Anbu, unable to bear his love failure as well as his inability to earn money for Bharathi's wedding, decides to commit suicide as Bharathi would receive some relief fund from mimicry association which could be used for her wedding. Anbu writes a letter and leaves his home with poison. Bharathi finds out about Anbu's decision and searches him. Meanwhile, Jyothi watches her friend's wedding video which she attended when she was blind along with Anbu and understands that it was Anbu who was in place of Gautham. Jyothi cries upon knowing about the fate of Gautham. Bharathi comes to Jyothi's house in search of Anbu and informs her about Anbu's love and his sacrifice. Anbu goes to a stage show to meet his friends before committing suicide. Jyothi and Bharathi also reach the show where Jyothi speaks on stage thanking Anbu, hoping that he might see it from somewhere. Jyothi also proposes to marry Anbu. Anbu hears this and feels happy. Finally, Anbu and Jyothi are united.

== Soundtrack ==
The music was composed by Karthik Raja.

| Song | Singers | Lyrics |
| "Uyirae Enuyirae" | Hariharan | Pa.
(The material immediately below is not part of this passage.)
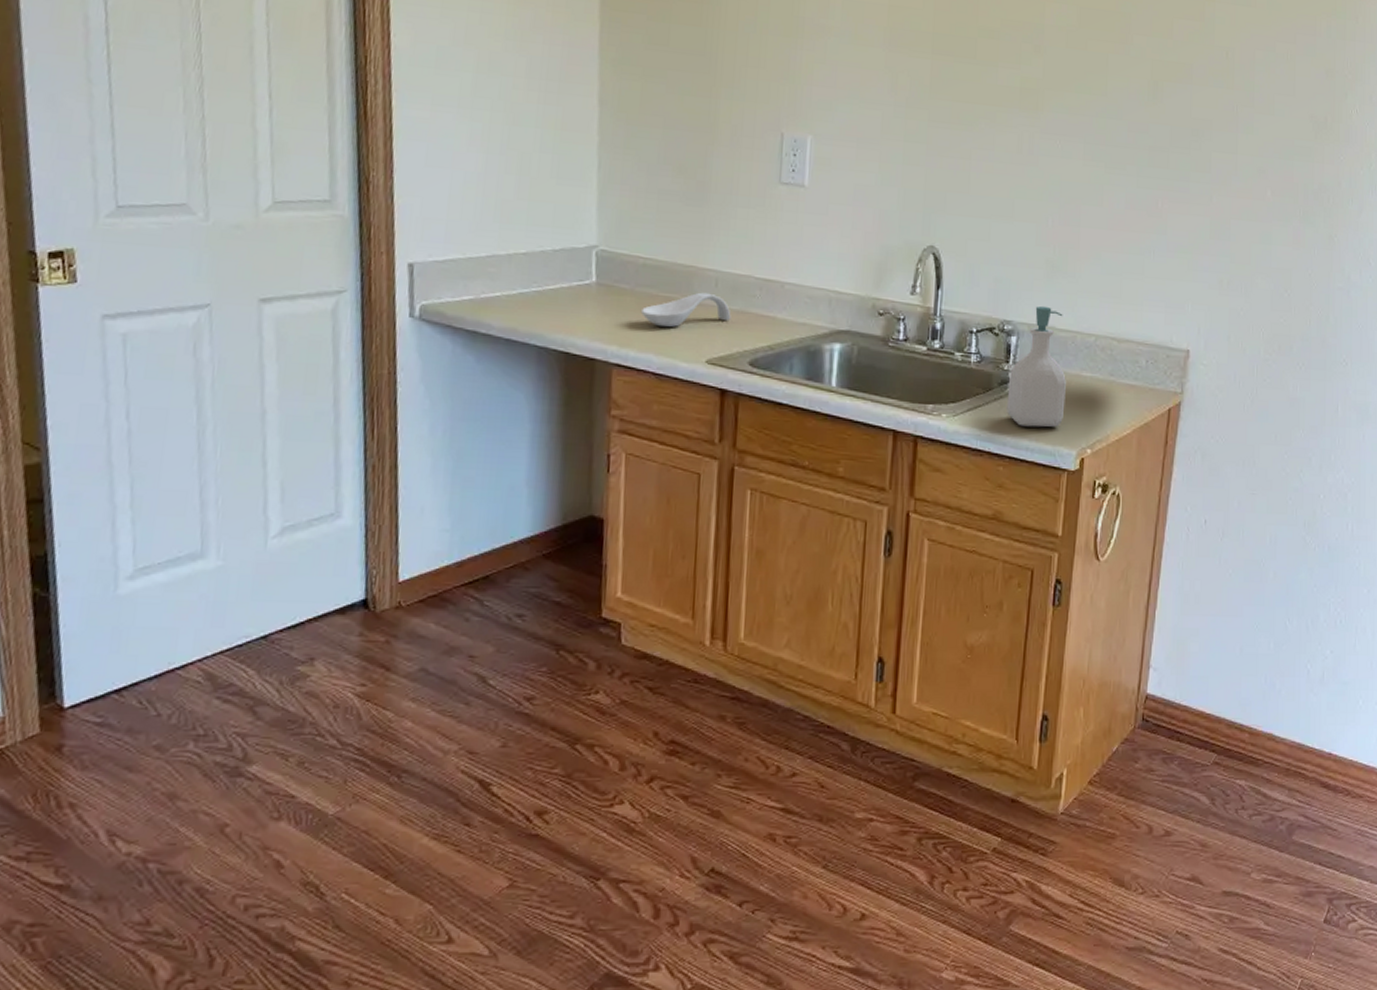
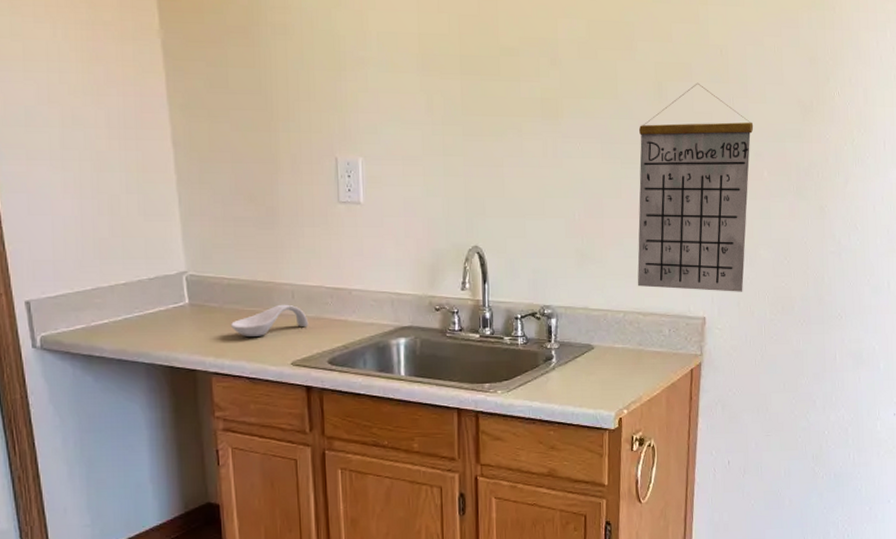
soap bottle: present [1006,305,1066,428] -> none [552,290,602,396]
calendar: none [1113,86,1259,325] -> present [637,83,754,292]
Vijay |
| "Puyale Puyale" | Udit Narayan |
| "Oru Palaivanathai" | Hariharan |
| "Kinguda Kinguda" | Mano, Prabhudeva, Yuvan Shankar Raja | Kalaikumar |
| "Anjala Anjala" | Devan Ekambaram, Harini |
| "Kavithaigal Sollava" | S. P. Balasubrahmanyam, Sujatha | Pa. Vijay |
| "Kavthaigal Sollava" II | Hariharan |
| "Kathavai Naan" | Karthik Raja, Hariharan |
| "Anbe Anbe" | P. Unnikrishnan |
| "Adadaa Adadaa" | Karthik Raja |

== Reception ==
Malini Mannath of Chennai Online called it "a sensitively crafted film, the scenes flowing smoothly, and remains a clean wholesome family entertainer". Krishna Chidambaram of Kalki wrote Deepa Venkat's simple acting is the only thing that will be remembered after watching the film. Cinesouth wrote "The first half of the film is very beautiful. The scenes have been chiseled well like poems. The small songs appeal very much to the hearts. The comedy of Vivek is classic. With all these pulses, Sunder.C blows up the chance of making the sreeenplay a grand success in the second half". The Hindu wrote, "The screenplay and direction are by Sundar. C, who begins well but seems to have lost his grip towards the end". Indiainfo wrote "Even though many directors promised to show a ` different' Prabhu Deva and failed, the credit goes to C Sundar for making Prabhu Deva act and not just be the dancing acrobat and an urchin doing mimic acts in film after film.In an otherwise simple storyline the director has woven a fine screenplay to bring about sentiments that tug at your heart".